• [WORK INSTRUCTION] Tally the lines containing "tree" in this data. Respond with the tally alone.
MATERIAL FOR THIS EXERCISE section start
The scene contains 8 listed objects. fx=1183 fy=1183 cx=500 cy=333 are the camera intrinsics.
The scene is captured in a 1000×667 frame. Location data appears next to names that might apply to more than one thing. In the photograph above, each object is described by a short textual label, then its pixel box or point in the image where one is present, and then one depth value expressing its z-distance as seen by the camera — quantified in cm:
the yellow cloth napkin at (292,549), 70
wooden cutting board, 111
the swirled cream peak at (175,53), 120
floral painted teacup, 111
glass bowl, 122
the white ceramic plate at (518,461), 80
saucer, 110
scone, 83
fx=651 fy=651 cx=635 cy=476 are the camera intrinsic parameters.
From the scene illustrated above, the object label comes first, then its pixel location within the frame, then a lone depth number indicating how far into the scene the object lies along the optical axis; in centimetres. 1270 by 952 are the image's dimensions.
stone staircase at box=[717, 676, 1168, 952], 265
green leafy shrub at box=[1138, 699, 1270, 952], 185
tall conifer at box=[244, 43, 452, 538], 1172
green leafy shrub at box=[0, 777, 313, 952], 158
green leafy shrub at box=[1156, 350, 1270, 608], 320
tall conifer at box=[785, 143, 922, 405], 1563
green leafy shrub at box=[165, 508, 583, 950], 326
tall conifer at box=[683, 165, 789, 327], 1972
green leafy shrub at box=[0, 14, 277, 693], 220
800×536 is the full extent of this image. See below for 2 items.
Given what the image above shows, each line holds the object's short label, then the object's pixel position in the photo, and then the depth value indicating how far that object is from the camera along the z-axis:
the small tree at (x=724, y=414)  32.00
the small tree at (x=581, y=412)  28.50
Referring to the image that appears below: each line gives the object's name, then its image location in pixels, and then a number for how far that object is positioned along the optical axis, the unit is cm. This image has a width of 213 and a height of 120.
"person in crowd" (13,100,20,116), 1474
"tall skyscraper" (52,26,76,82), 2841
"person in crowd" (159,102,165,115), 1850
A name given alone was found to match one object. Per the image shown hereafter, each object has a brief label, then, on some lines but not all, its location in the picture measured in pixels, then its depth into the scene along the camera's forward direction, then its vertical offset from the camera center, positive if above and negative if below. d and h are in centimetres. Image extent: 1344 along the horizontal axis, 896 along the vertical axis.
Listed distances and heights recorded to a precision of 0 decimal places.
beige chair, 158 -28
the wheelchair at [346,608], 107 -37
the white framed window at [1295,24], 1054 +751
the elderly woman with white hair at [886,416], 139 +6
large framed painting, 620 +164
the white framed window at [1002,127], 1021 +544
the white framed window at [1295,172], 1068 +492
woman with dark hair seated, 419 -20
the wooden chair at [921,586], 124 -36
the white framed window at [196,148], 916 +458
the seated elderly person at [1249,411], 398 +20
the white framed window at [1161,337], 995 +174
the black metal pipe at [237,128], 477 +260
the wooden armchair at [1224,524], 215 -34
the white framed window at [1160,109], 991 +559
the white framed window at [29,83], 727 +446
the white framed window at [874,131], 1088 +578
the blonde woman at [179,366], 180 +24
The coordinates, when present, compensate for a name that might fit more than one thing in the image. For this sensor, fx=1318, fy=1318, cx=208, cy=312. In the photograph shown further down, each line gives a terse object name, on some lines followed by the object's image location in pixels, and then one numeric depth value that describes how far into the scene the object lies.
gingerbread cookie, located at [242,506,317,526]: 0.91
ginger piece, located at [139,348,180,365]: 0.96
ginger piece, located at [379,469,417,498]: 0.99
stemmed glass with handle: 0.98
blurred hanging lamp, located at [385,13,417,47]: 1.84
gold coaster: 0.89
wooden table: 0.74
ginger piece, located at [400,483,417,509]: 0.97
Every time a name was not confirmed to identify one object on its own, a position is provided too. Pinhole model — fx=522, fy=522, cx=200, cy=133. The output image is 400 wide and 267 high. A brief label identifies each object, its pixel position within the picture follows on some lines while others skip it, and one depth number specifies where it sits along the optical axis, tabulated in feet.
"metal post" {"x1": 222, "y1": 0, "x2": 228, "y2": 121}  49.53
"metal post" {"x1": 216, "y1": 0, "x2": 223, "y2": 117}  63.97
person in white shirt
MATERIAL FOR THIS EXERCISE section end
• [PROBLEM SOLUTION] 2